=== Work request ===
Find every line in the records below that holds the word "Date" and copy it.

=== Dataset records ===
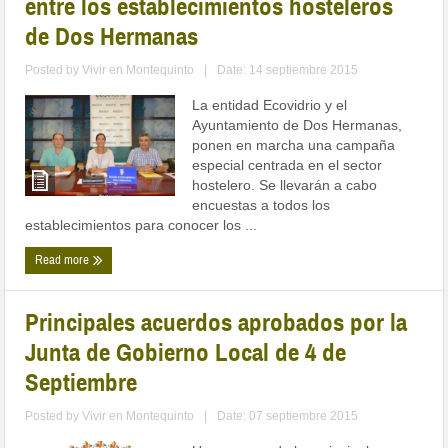
entre los establecimientos hosteleros
de Dos Hermanas
Posted by
Vivir en Montequinto
|
Date: 14 septiembre 2015
La entidad Ecovidrio y el
Ayuntamiento de Dos Hermanas,
ponen en marcha una campaña
especial centrada en el sector
hostelero. Se llevarán a cabo
encuestas a todos los
establecimientos para conocer los ...
Read more
Principales acuerdos aprobados por la
Junta de Gobierno Local de 4 de
Septiembre
Posted by
Vivir en Montequinto
|
Date: 07 septiembre 2015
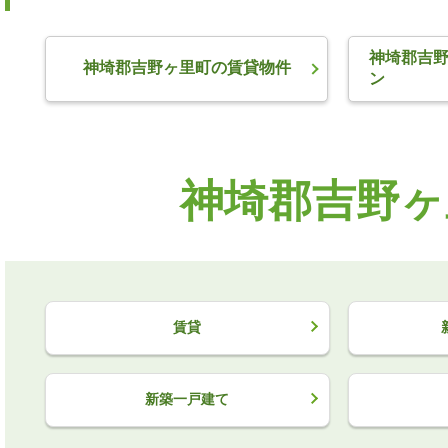
神埼郡吉
神埼郡吉野ヶ里町の賃貸物件
ン
神埼郡吉野ヶ
賃貸
新築一戸建て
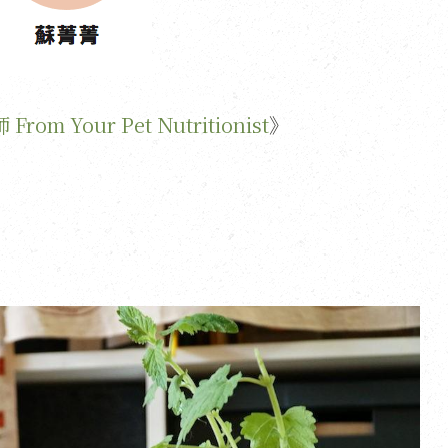
m Your Pet Nutritionist
》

=== Task answer ===
Date: 14 septiembre 2015
Date: 07 septiembre 2015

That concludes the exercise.